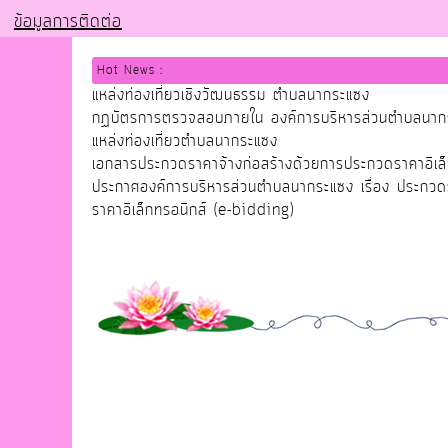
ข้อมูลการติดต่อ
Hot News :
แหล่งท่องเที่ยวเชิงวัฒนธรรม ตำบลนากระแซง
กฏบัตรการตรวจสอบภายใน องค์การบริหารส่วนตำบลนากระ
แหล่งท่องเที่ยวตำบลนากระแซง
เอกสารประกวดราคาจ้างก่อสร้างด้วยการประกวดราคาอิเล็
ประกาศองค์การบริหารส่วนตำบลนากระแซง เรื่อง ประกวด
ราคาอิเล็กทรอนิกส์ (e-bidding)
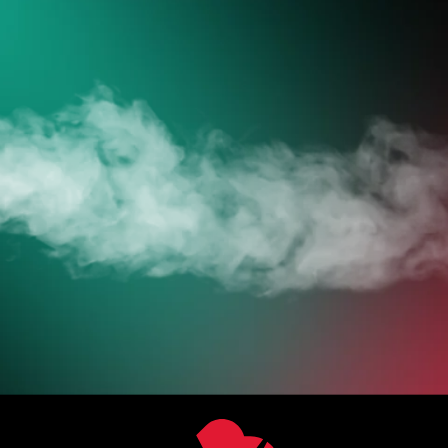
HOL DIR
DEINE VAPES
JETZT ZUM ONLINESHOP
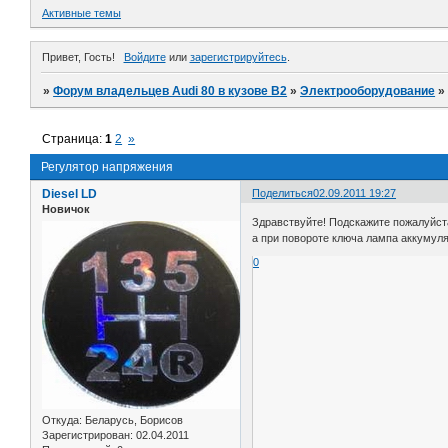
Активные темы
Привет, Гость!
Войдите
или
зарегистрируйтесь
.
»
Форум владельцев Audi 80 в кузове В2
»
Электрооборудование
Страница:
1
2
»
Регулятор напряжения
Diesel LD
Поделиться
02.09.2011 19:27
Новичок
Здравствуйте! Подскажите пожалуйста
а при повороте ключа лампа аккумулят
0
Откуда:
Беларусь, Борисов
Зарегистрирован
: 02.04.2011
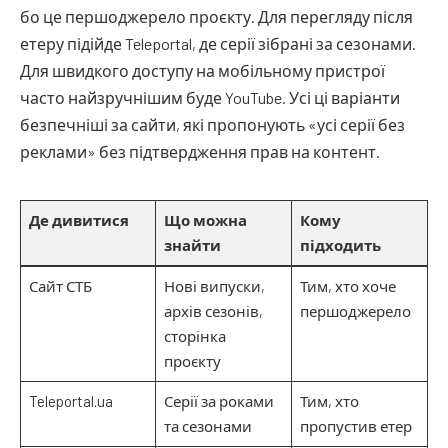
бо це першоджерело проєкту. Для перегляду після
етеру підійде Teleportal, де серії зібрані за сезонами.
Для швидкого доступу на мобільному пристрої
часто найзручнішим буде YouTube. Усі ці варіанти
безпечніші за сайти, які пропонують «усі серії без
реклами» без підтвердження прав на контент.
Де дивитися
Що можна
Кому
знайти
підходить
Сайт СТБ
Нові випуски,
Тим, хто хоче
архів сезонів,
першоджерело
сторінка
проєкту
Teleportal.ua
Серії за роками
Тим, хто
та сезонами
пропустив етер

==

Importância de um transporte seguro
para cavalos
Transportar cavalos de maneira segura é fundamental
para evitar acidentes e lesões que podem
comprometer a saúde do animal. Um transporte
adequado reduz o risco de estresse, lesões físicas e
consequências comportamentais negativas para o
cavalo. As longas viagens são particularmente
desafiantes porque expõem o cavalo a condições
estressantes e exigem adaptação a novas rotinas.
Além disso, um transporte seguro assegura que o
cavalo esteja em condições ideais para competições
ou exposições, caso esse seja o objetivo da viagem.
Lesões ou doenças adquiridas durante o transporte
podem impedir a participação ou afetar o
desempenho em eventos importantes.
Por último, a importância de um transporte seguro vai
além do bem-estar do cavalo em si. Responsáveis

...

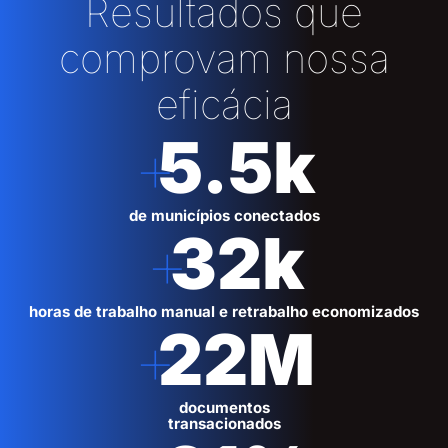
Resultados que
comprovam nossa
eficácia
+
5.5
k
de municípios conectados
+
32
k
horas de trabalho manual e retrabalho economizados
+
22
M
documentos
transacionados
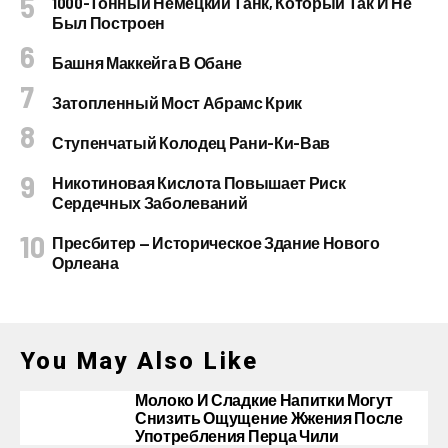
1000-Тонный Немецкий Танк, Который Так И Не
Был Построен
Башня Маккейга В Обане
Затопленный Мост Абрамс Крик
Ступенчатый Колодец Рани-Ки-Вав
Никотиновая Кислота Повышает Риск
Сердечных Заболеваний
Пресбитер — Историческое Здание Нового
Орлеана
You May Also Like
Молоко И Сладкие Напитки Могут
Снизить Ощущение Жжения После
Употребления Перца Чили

• [Exercise prompt]: Reproduce word for word the lines of the entries starting at the line containing "ข้อมูลการติดต่อ" and ending at the line containing "пропустив етер". Leave the pictures out of your answer.

• [Solution to this task]:
ข้อมูลการติดต่อ
Hot News :
แหล่งท่องเที่ยวเชิงวัฒนธรรม ตำบลนากระแซง
กฏบัตรการตรวจสอบภายใน องค์การบริหารส่วนตำบลนากระ
แหล่งท่องเที่ยวตำบลนากระแซง
เอกสารประกวดราคาจ้างก่อสร้างด้วยการประกวดราคาอิเล็
ประกาศองค์การบริหารส่วนตำบลนากระแซง เรื่อง ประกวด
ราคาอิเล็กทรอนิกส์ (e-bidding)
HOL DIR
DEINE VAPES
JETZT ZUM ONLINESHOP
Активные темы
Привет, Гость!
Войдите
или
зарегистрируйтесь
.
»
Форум владельцев Audi 80 в кузове В2
»
Электрооборудование
Страница:
1
2
»
Регулятор напряжения
Diesel LD
Поделиться
02.09.2011 19:27
Новичок
Здравствуйте! Подскажите пожалуйста
а при повороте ключа лампа аккумулят
0
Откуда:
Беларусь, Борисов
Зарегистрирован
: 02.04.2011
бо це першоджерело проєкту. Для перегляду після
етеру підійде Teleportal, де серії зібрані за сезонами.
Для швидкого доступу на мобільному пристрої
часто найзручнішим буде YouTube. Усі ці варіанти
безпечніші за сайти, які пропонують «усі серії без
реклами» без підтвердження прав на контент.
Де дивитися
Що можна
Кому
знайти
підходить
Сайт СТБ
Нові випуски,
Тим, хто хоче
архів сезонів,
першоджерело
сторінка
проєкту
Teleportal.ua
Серії за роками
Тим, хто
та сезонами
пропустив етер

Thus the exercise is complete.